[DATA FOR REVIEW]
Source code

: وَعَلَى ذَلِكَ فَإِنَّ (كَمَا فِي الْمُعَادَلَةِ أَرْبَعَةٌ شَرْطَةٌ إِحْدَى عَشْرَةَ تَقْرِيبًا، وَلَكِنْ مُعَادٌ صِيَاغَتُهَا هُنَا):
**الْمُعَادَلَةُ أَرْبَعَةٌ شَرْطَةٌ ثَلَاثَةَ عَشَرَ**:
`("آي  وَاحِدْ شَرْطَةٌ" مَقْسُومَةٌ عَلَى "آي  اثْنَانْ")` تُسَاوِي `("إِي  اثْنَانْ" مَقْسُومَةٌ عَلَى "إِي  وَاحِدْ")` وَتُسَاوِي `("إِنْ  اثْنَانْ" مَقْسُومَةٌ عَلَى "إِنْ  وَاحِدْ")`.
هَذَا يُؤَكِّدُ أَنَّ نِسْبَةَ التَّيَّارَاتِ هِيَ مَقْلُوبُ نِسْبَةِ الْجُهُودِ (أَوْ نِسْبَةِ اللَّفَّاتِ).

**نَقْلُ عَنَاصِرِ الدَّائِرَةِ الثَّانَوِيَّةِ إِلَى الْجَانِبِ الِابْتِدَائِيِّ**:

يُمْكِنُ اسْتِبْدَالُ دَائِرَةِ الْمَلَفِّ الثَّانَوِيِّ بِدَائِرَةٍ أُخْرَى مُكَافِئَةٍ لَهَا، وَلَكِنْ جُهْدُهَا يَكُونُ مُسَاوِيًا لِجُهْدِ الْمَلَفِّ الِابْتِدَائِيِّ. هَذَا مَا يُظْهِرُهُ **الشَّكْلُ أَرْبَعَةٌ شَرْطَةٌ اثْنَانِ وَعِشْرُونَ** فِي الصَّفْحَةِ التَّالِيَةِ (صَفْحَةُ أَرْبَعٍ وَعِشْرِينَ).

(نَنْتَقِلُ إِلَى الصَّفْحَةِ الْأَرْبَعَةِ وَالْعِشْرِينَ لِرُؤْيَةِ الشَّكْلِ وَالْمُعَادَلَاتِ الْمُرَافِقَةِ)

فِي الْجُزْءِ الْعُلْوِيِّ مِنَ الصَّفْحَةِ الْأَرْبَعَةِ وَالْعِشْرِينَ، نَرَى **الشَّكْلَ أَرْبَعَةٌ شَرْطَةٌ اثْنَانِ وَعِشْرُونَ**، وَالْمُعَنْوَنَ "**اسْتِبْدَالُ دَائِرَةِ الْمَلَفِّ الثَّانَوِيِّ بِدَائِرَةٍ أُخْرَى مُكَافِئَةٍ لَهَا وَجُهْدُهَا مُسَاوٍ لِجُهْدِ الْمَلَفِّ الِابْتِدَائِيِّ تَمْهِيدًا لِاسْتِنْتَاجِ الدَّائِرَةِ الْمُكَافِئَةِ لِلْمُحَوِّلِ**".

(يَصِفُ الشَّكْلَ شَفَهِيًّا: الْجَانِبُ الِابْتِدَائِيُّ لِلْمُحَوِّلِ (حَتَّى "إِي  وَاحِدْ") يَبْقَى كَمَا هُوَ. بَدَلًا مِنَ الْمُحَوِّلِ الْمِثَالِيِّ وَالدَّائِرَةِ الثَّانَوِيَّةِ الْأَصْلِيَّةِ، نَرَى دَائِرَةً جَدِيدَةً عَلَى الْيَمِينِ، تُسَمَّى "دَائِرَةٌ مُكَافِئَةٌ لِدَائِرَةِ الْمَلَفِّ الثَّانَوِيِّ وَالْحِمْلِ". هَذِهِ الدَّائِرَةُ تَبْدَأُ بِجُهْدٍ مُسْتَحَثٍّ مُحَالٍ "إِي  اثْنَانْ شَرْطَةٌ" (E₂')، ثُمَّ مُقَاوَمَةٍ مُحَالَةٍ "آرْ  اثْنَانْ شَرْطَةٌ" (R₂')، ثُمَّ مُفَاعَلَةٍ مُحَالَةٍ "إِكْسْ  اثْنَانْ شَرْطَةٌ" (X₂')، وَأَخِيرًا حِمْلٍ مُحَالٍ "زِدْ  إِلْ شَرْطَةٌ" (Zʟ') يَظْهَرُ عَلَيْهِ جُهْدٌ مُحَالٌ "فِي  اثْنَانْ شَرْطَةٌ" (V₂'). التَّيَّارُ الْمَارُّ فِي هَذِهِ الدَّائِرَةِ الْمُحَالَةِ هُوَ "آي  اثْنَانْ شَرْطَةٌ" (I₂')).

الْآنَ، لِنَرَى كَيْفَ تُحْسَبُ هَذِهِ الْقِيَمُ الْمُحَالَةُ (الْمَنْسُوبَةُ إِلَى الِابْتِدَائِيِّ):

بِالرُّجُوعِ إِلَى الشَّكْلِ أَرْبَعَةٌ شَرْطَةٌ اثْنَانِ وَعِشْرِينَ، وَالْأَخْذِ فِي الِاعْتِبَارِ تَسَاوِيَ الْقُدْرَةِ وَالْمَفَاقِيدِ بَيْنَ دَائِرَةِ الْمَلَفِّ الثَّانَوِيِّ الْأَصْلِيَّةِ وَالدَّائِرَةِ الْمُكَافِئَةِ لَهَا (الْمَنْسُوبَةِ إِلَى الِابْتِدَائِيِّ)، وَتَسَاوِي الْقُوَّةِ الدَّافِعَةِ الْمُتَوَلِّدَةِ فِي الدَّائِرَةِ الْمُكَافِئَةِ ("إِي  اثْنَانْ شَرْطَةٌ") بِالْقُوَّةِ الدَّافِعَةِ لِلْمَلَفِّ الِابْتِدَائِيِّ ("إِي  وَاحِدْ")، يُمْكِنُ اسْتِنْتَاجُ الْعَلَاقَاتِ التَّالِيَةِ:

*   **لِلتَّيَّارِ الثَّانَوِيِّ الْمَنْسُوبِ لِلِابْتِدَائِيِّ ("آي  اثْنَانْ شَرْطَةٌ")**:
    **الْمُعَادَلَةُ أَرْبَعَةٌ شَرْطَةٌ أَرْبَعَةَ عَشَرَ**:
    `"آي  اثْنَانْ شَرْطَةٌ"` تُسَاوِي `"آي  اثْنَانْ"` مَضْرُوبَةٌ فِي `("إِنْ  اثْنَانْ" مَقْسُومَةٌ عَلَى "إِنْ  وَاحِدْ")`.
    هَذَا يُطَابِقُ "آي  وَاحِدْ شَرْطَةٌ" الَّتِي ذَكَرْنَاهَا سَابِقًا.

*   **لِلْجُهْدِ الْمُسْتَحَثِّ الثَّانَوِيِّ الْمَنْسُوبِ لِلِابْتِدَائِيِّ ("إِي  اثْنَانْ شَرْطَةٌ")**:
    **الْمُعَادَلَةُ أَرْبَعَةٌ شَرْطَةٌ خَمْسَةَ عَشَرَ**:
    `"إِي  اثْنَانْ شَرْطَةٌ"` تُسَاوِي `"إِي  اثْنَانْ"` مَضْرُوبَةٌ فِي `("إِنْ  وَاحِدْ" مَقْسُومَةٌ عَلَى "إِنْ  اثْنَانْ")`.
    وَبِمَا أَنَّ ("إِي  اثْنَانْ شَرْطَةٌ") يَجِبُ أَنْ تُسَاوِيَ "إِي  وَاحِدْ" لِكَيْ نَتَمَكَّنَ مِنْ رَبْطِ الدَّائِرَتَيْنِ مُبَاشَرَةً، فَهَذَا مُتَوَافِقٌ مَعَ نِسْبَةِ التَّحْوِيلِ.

[WORK TASK] All records must be transcribed exactly, with none left out.

[ANSWER FOR THE TASK]
Source code

: وَعَلَى ذَلِكَ فَإِنَّ (كَمَا فِي الْمُعَادَلَةِ أَرْبَعَةٌ شَرْطَةٌ إِحْدَى عَشْرَةَ تَقْرِيبًا، وَلَكِنْ مُعَادٌ صِيَاغَتُهَا هُنَا):
**الْمُعَادَلَةُ أَرْبَعَةٌ شَرْطَةٌ ثَلَاثَةَ عَشَرَ**:
`("آي  وَاحِدْ شَرْطَةٌ" مَقْسُومَةٌ عَلَى "آي  اثْنَانْ")` تُسَاوِي `("إِي  اثْنَانْ" مَقْسُومَةٌ عَلَى "إِي  وَاحِدْ")` وَتُسَاوِي `("إِنْ  اثْنَانْ" مَقْسُومَةٌ عَلَى "إِنْ  وَاحِدْ")`.
هَذَا يُؤَكِّدُ أَنَّ نِسْبَةَ التَّيَّارَاتِ هِيَ مَقْلُوبُ نِسْبَةِ الْجُهُودِ (أَوْ نِسْبَةِ اللَّفَّاتِ).

**نَقْلُ عَنَاصِرِ الدَّائِرَةِ الثَّانَوِيَّةِ إِلَى الْجَانِبِ الِابْتِدَائِيِّ**:

يُمْكِنُ اسْتِبْدَالُ دَائِرَةِ الْمَلَفِّ الثَّانَوِيِّ بِدَائِرَةٍ أُخْرَى مُكَافِئَةٍ لَهَا، وَلَكِنْ جُهْدُهَا يَكُونُ مُسَاوِيًا لِجُهْدِ الْمَلَفِّ الِابْتِدَائِيِّ. هَذَا مَا يُظْهِرُهُ **الشَّكْلُ أَرْبَعَةٌ شَرْطَةٌ اثْنَانِ وَعِشْرُونَ** فِي الصَّفْحَةِ التَّالِيَةِ (صَفْحَةُ أَرْبَعٍ وَعِشْرِينَ).

(نَنْتَقِلُ إِلَى الصَّفْحَةِ الْأَرْبَعَةِ وَالْعِشْرِينَ لِرُؤْيَةِ الشَّكْلِ وَالْمُعَادَلَاتِ الْمُرَافِقَةِ)

فِي الْجُزْءِ الْعُلْوِيِّ مِنَ الصَّفْحَةِ الْأَرْبَعَةِ وَالْعِشْرِينَ، نَرَى **الشَّكْلَ أَرْبَعَةٌ شَرْطَةٌ اثْنَانِ وَعِشْرُونَ**، وَالْمُعَنْوَنَ "**اسْتِبْدَالُ دَائِرَةِ الْمَلَفِّ الثَّانَوِيِّ بِدَائِرَةٍ أُخْرَى مُكَافِئَةٍ لَهَا وَجُهْدُهَا مُسَاوٍ لِجُهْدِ الْمَلَفِّ الِابْتِدَائِيِّ تَمْهِيدًا لِاسْتِنْتَاجِ الدَّائِرَةِ الْمُكَافِئَةِ لِلْمُحَوِّلِ**".

(يَصِفُ الشَّكْلَ شَفَهِيًّا: الْجَانِبُ الِابْتِدَائِيُّ لِلْمُحَوِّلِ (حَتَّى "إِي  وَاحِدْ") يَبْقَى كَمَا هُوَ. بَدَلًا مِنَ الْمُحَوِّلِ الْمِثَالِيِّ وَالدَّائِرَةِ الثَّانَوِيَّةِ الْأَصْلِيَّةِ، نَرَى دَائِرَةً جَدِيدَةً عَلَى الْيَمِينِ، تُسَمَّى "دَائِرَةٌ مُكَافِئَةٌ لِدَائِرَةِ الْمَلَفِّ الثَّانَوِيِّ وَالْحِمْلِ". هَذِهِ الدَّائِرَةُ تَبْدَأُ بِجُهْدٍ مُسْتَحَثٍّ مُحَالٍ "إِي  اثْنَانْ شَرْطَةٌ" (E₂')، ثُمَّ مُقَاوَمَةٍ مُحَالَةٍ "آرْ  اثْنَانْ شَرْطَةٌ" (R₂')، ثُمَّ مُفَاعَلَةٍ مُحَالَةٍ "إِكْسْ  اثْنَانْ شَرْطَةٌ" (X₂')، وَأَخِيرًا حِمْلٍ مُحَالٍ "زِدْ  إِلْ شَرْطَةٌ" (Zʟ') يَظْهَرُ عَلَيْهِ جُهْدٌ مُحَالٌ "فِي  اثْنَانْ شَرْطَةٌ" (V₂'). التَّيَّارُ الْمَارُّ فِي هَذِهِ الدَّائِرَةِ الْمُحَالَةِ هُوَ "آي  اثْنَانْ شَرْطَةٌ" (I₂')).

الْآنَ، لِنَرَى كَيْفَ تُحْسَبُ هَذِهِ الْقِيَمُ الْمُحَالَةُ (الْمَنْسُوبَةُ إِلَى الِابْتِدَائِيِّ):

بِالرُّجُوعِ إِلَى الشَّكْلِ أَرْبَعَةٌ شَرْطَةٌ اثْنَانِ وَعِشْرِينَ، وَالْأَخْذِ فِي الِاعْتِبَارِ تَسَاوِيَ الْقُدْرَةِ وَالْمَفَاقِيدِ بَيْنَ دَائِرَةِ الْمَلَفِّ الثَّانَوِيِّ الْأَصْلِيَّةِ وَالدَّائِرَةِ الْمُكَافِئَةِ لَهَا (الْمَنْسُوبَةِ إِلَى الِابْتِدَائِيِّ)، وَتَسَاوِي الْقُوَّةِ الدَّافِعَةِ الْمُتَوَلِّدَةِ فِي الدَّائِرَةِ الْمُكَافِئَةِ ("إِي  اثْنَانْ شَرْطَةٌ") بِالْقُوَّةِ الدَّافِعَةِ لِلْمَلَفِّ الِابْتِدَائِيِّ ("إِي  وَاحِدْ")، يُمْكِنُ اسْتِنْتَاجُ الْعَلَاقَاتِ التَّالِيَةِ:

*   **لِلتَّيَّارِ الثَّانَوِيِّ الْمَنْسُوبِ لِلِابْتِدَائِيِّ ("آي  اثْنَانْ شَرْطَةٌ")**:
    **الْمُعَادَلَةُ أَرْبَعَةٌ شَرْطَةٌ أَرْبَعَةَ عَشَرَ**:
    `"آي  اثْنَانْ شَرْطَةٌ"` تُسَاوِي `"آي  اثْنَانْ"` مَضْرُوبَةٌ فِي `("إِنْ  اثْنَانْ" مَقْسُومَةٌ عَلَى "إِنْ  وَاحِدْ")`.
    هَذَا يُطَابِقُ "آي  وَاحِدْ شَرْطَةٌ" الَّتِي ذَكَرْنَاهَا سَابِقًا.

*   **لِلْجُهْدِ الْمُسْتَحَثِّ الثَّانَوِيِّ الْمَنْسُوبِ لِلِابْتِدَائِيِّ ("إِي  اثْنَانْ شَرْطَةٌ")**:
    **الْمُعَادَلَةُ أَرْبَعَةٌ شَرْطَةٌ خَمْسَةَ عَشَرَ**:
    `"إِي  اثْنَانْ شَرْطَةٌ"` تُسَاوِي `"إِي  اثْنَانْ"` مَضْرُوبَةٌ فِي `("إِنْ  وَاحِدْ" مَقْسُومَةٌ عَلَى "إِنْ  اثْنَانْ")`.
    وَبِمَا أَنَّ ("إِي  اثْنَانْ شَرْطَةٌ") يَجِبُ أَنْ تُسَاوِيَ "إِي  وَاحِدْ" لِكَيْ نَتَمَكَّنَ مِنْ رَبْطِ الدَّائِرَتَيْنِ مُبَاشَرَةً، فَهَذَا مُتَوَافِقٌ مَعَ نِسْبَةِ التَّحْوِيلِ.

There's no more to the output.